Entries from a dataset
|---|

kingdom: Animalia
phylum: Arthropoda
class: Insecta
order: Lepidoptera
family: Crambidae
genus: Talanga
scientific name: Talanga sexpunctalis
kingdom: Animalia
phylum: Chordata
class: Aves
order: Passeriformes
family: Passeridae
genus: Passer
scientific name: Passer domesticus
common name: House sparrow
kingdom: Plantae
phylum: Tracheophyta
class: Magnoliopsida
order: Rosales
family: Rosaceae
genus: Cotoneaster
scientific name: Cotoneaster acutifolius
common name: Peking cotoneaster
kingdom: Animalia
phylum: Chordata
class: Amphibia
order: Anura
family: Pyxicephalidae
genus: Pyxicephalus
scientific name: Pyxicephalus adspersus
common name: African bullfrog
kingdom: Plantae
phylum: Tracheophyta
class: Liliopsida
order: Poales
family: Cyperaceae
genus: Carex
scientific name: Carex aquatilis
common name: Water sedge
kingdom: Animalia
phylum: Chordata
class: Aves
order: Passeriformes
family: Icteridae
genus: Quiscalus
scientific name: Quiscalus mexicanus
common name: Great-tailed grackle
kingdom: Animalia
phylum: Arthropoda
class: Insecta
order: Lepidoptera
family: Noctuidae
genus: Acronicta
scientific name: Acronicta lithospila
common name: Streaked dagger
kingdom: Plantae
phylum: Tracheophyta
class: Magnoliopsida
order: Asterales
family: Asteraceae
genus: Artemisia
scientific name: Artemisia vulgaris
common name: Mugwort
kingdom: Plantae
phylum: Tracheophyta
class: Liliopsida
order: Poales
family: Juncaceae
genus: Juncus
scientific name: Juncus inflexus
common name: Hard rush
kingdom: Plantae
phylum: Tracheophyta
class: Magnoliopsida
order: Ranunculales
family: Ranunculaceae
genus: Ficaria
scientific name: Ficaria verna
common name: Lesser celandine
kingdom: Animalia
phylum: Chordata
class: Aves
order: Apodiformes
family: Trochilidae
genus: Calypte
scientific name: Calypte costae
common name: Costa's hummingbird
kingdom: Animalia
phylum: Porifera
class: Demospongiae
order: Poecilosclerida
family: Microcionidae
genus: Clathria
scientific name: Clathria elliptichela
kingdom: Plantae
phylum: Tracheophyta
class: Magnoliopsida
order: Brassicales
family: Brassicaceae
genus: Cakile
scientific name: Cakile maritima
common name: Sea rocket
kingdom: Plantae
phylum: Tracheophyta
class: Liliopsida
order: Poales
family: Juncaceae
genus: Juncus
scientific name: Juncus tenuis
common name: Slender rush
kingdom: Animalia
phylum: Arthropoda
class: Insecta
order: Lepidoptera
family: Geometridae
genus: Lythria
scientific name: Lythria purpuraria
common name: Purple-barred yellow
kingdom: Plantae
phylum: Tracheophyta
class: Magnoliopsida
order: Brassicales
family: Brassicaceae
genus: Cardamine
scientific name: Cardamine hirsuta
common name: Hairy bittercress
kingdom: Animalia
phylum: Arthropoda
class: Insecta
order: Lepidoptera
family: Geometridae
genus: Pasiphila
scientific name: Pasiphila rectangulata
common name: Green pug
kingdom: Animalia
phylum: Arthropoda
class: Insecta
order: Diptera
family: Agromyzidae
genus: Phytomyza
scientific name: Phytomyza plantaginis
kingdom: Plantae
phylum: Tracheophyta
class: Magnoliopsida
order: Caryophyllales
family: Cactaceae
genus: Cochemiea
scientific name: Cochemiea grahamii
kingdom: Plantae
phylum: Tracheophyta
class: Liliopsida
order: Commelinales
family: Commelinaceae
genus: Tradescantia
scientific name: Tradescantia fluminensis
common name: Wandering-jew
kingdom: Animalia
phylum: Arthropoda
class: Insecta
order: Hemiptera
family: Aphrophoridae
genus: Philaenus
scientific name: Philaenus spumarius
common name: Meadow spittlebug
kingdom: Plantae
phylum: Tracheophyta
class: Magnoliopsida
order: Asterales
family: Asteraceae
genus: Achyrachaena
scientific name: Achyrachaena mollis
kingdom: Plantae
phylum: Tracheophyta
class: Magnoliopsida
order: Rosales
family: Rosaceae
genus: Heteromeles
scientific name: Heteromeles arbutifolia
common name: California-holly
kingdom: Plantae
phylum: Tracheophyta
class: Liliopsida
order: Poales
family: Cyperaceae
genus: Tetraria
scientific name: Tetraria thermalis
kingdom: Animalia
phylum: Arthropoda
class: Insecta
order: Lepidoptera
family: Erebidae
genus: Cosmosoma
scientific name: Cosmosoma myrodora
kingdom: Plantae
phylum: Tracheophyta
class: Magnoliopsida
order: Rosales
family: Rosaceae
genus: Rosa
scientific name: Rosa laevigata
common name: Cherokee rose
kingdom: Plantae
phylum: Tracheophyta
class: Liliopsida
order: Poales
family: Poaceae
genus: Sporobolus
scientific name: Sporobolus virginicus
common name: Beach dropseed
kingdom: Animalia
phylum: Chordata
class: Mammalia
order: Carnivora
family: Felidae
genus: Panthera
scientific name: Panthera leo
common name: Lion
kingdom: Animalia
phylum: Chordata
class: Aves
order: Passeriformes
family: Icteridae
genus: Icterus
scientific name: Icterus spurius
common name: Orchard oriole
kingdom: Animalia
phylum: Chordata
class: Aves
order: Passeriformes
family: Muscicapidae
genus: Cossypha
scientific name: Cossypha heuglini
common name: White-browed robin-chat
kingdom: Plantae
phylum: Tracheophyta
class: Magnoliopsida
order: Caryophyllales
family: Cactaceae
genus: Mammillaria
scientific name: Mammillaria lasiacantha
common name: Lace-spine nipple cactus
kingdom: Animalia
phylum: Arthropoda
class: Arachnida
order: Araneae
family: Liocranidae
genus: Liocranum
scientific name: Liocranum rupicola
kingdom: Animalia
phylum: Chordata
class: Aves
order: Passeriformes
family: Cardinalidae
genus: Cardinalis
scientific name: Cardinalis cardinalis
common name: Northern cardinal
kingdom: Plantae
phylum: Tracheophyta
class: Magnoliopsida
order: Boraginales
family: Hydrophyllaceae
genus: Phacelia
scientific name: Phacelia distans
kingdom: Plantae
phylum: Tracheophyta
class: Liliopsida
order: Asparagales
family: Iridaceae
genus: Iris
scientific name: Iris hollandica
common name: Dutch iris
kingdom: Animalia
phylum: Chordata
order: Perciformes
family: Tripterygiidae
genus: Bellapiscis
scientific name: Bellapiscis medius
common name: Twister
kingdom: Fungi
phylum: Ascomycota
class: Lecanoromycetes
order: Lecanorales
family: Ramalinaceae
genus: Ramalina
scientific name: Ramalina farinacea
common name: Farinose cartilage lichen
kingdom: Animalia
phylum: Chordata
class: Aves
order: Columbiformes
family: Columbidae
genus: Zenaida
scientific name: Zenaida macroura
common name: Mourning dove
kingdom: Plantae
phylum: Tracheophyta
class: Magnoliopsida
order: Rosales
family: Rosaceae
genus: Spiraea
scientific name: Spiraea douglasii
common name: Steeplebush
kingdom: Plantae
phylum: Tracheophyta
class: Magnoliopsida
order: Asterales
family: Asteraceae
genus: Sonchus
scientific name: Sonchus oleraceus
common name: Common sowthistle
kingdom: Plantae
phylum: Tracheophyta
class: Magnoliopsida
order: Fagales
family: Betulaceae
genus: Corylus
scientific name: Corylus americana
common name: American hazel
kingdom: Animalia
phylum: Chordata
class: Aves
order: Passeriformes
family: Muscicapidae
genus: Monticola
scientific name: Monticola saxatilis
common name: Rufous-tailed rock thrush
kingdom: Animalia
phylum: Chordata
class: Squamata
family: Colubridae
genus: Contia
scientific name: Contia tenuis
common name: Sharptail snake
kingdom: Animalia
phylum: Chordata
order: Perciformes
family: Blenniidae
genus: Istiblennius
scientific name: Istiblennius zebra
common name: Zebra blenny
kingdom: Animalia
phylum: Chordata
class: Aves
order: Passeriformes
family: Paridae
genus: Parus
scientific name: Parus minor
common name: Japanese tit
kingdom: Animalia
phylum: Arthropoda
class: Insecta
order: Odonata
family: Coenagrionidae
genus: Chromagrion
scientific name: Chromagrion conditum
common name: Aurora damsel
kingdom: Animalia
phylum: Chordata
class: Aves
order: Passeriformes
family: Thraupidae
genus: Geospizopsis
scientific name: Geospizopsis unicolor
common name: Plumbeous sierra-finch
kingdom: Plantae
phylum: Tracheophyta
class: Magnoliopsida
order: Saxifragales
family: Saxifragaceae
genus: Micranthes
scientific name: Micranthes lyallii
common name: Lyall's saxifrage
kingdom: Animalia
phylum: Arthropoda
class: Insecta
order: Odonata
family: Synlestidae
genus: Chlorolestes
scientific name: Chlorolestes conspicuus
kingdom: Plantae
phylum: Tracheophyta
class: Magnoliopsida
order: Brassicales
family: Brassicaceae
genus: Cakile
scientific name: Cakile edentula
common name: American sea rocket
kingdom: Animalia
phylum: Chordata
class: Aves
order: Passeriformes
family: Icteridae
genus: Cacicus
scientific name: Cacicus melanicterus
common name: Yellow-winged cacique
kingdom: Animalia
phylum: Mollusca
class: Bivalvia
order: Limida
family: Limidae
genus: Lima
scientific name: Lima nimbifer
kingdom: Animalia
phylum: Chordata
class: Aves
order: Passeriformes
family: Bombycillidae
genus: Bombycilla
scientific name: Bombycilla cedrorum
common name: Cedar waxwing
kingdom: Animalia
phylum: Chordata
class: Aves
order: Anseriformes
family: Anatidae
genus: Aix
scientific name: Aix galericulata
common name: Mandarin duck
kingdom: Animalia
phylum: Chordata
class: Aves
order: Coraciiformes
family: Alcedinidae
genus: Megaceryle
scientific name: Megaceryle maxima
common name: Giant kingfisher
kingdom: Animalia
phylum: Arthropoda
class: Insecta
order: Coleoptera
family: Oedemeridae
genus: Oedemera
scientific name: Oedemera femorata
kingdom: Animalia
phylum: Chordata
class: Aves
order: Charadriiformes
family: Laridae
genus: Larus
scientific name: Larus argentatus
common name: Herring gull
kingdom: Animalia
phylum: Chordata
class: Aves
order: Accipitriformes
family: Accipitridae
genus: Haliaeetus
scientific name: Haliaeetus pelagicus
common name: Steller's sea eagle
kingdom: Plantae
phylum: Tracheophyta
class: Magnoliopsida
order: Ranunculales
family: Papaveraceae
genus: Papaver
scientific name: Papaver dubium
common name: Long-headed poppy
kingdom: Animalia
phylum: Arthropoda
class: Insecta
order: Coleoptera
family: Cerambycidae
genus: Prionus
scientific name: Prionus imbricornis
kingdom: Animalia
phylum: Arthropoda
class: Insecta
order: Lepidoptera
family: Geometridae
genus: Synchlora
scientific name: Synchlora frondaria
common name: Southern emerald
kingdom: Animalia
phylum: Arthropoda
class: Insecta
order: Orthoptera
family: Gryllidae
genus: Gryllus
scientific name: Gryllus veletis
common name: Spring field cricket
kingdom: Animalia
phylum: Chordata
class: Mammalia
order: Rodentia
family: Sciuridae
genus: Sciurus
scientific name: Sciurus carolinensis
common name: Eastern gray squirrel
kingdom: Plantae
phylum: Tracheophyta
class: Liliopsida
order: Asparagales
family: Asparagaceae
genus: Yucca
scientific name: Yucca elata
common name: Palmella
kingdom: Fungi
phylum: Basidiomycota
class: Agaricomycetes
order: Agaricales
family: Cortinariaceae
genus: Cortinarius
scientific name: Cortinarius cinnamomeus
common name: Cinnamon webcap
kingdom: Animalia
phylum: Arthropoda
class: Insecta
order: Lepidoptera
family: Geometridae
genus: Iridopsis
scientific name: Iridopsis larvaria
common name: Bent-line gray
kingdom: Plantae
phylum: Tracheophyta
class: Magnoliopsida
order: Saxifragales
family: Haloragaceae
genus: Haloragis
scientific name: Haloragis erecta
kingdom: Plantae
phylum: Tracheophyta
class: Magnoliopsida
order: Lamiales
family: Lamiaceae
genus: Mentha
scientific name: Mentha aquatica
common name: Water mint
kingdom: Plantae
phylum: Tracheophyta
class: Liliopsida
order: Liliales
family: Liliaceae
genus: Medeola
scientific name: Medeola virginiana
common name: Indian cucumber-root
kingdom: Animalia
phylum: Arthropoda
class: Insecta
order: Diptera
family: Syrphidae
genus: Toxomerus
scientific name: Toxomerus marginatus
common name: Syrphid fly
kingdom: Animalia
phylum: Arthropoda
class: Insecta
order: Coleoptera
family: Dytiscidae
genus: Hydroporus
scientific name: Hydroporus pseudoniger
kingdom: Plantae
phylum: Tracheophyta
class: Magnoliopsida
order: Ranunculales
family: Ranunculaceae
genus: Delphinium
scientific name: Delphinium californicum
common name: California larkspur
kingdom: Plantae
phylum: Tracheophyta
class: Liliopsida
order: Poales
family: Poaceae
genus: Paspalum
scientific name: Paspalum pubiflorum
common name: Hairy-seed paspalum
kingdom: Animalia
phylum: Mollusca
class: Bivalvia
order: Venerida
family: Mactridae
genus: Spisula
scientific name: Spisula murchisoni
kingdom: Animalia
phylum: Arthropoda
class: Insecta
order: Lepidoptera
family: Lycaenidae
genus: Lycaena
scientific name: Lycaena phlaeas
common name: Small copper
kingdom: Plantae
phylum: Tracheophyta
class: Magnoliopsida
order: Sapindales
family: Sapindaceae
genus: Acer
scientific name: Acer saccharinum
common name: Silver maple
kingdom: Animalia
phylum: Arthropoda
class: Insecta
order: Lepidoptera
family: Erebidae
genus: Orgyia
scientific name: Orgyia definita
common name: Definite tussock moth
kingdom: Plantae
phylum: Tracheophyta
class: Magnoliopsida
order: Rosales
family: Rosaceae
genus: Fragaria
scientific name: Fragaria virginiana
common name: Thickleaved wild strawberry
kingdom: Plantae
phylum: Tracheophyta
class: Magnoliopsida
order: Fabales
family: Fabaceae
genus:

|---|

**Required work**
Pull out the lines above word for word, starting with the line containing "order: Anura" and ending with the line containing "scientific name: Juncus inflexus", both included.

**Solution for this exercise**
order: Anura
family: Pyxicephalidae
genus: Pyxicephalus
scientific name: Pyxicephalus adspersus
common name: African bullfrog
kingdom: Plantae
phylum: Tracheophyta
class: Liliopsida
order: Poales
family: Cyperaceae
genus: Carex
scientific name: Carex aquatilis
common name: Water sedge
kingdom: Animalia
phylum: Chordata
class: Aves
order: Passeriformes
family: Icteridae
genus: Quiscalus
scientific name: Quiscalus mexicanus
common name: Great-tailed grackle
kingdom: Animalia
phylum: Arthropoda
class: Insecta
order: Lepidoptera
family: Noctuidae
genus: Acronicta
scientific name: Acronicta lithospila
common name: Streaked dagger
kingdom: Plantae
phylum: Tracheophyta
class: Magnoliopsida
order: Asterales
family: Asteraceae
genus: Artemisia
scientific name: Artemisia vulgaris
common name: Mugwort
kingdom: Plantae
phylum: Tracheophyta
class: Liliopsida
order: Poales
family: Juncaceae
genus: Juncus
scientific name: Juncus inflexus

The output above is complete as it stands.